Oh, really? Remember when Win10 was launched (or after each major update), Microsoft always lying about Win10 bein the most secure Windows/OS? But how come? It’s the same OS for 15+ years. It barely changed, and that’s the main reason why it is so popuar – backwards compatibility. They added layers on top of layers of fluff, but underneath it’s the same. The biggest change was Vista, which broken many things.
They can’t mitigate anything without destroying compatibility, hence why EMET will never be a part of Windows. Claming that Win10 is as good as WIndows+EMET is a big fat lie.
Claming that Win10 is in any way more secure than Win7 is fundamentally wrong. Win10 is a more complex than Win8; which Win8 is a more complex OS than Win7. A more complex OS means more surface to attack. And allways, complexity will beat security.
Yuliya, is there proof that this is the same OS for fifteen years? Sounds unbelievable to me. As a consumer, I need to rely on a companies integrity that they are standing behind their product and telling users the truth. I would think that if this was an out and out lie, they would have been called on this before. Anybody else?
I believed the propaganda spouted by Microsoft on W10’s superior security and even repeated it. Now I am totally embarrassed.

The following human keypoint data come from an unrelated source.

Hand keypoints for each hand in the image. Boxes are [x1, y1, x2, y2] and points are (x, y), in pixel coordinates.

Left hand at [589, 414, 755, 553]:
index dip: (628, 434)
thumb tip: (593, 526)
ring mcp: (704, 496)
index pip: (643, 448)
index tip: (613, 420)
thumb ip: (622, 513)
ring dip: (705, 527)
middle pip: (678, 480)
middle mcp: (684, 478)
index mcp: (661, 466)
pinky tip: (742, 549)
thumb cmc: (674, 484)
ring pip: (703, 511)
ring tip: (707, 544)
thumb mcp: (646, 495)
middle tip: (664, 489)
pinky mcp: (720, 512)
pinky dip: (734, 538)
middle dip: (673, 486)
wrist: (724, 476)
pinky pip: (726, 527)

Thanks for posting this Martin and thanks to the Will Doorman at Carnegie Mellon University’s Software Engineering Institute. That is an excellent piece of work. Everyone who uses EMET needs to see it. Having invested so much money into its development and proving it to be an absolute necessity in today’s computing environment, why are they abandoning it? They see no revenue stream, reduce costs at any cost, or have they lost the ability to recognize the value it brought to their customers.

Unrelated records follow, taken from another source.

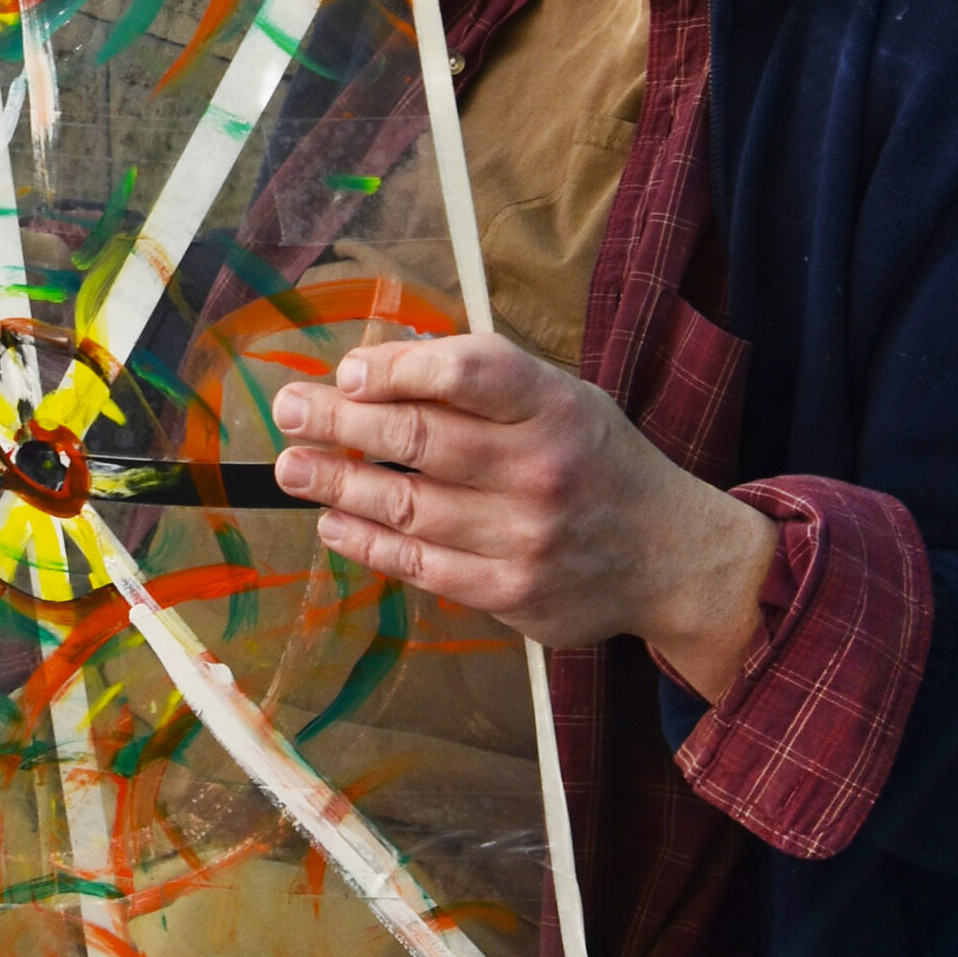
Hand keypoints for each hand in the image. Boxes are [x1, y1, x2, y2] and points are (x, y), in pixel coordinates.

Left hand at [271, 333, 776, 704]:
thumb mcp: (563, 397)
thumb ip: (486, 381)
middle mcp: (542, 467)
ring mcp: (526, 535)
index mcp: (555, 405)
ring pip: (409, 505)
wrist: (669, 555)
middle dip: (341, 420)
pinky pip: (421, 564)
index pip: (468, 373)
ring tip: (291, 466)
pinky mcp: (511, 591)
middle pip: (420, 437)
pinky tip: (333, 522)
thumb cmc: (596, 461)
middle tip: (289, 408)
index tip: (346, 369)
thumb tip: (381, 365)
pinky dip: (368, 542)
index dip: (397, 368)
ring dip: (337, 483)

I think part of the reason for EMET retirement is b/c MS wants users to use MS products that conveniently take advantage of Windows 10 built in migrations. There is currently no equivalent free alternative, MBAE and Hitman free versions have crucial features behind a pay subscription.
I will continue to use EMET until it is doesn’t work anymore or it becomes a liability. I would not be surprised if MS purposely breaks EMET compatibility with a future Windows 10 update. Windows 7 and 8 will probably work with EMET for the rest of its EOL though at the very least b/c MS obviously wants users to move on from those versions and probably won’t bother to break EMET on those
I hope MS open sources EMET so that someone takes over who wants to continue development or at least create maintenance updates. From what I read EMET is just a convenient GUI that takes all those settings that can be individually enabled manually if you know what you doing. I think that what MBAE and hitmanpro does. If EMET is not open source, I hope some one create their own completely free version.

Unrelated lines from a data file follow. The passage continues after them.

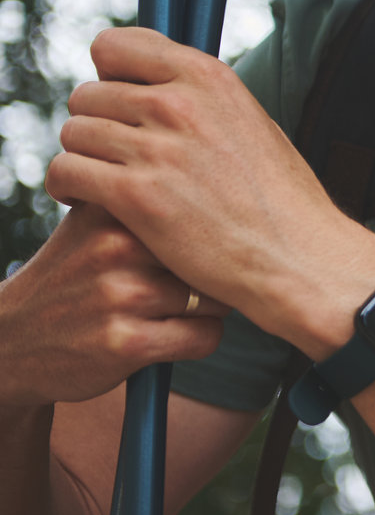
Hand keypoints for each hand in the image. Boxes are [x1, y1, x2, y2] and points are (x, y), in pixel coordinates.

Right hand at [0, 204, 227, 405]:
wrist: (12, 340)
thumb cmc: (74, 274)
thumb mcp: (93, 219)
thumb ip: (143, 192)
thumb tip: (214, 171)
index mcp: (112, 207)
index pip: (202, 210)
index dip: (209, 233)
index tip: (202, 244)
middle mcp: (115, 246)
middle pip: (212, 255)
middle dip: (208, 273)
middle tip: (183, 284)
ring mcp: (119, 295)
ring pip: (214, 297)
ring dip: (205, 309)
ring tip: (170, 311)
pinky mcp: (126, 343)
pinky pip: (205, 336)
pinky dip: (199, 339)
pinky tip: (170, 336)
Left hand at [44, 27, 365, 345]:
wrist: (297, 255)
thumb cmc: (278, 198)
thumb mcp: (250, 122)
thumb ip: (200, 98)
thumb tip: (152, 85)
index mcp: (209, 77)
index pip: (116, 46)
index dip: (109, 75)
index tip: (120, 102)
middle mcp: (179, 103)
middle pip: (88, 94)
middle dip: (95, 124)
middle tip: (113, 155)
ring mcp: (157, 149)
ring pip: (73, 132)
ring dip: (81, 156)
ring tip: (99, 179)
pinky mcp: (136, 195)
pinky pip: (66, 171)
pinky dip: (66, 187)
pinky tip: (84, 200)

how can I use EMET on windows 10?
The latest version of EMET that has been released is compatible with Windows 10. Simply install it and configure it as you would do on previous versions of Windows.
ProcessExplorer (sysinternals) says that nearly all processes on my W7 run with ASLR. According to the graph they should not?
Yeah, I’m a bit puzzled too. Almost all my process have ASLR. Maybe they tested Win7x86?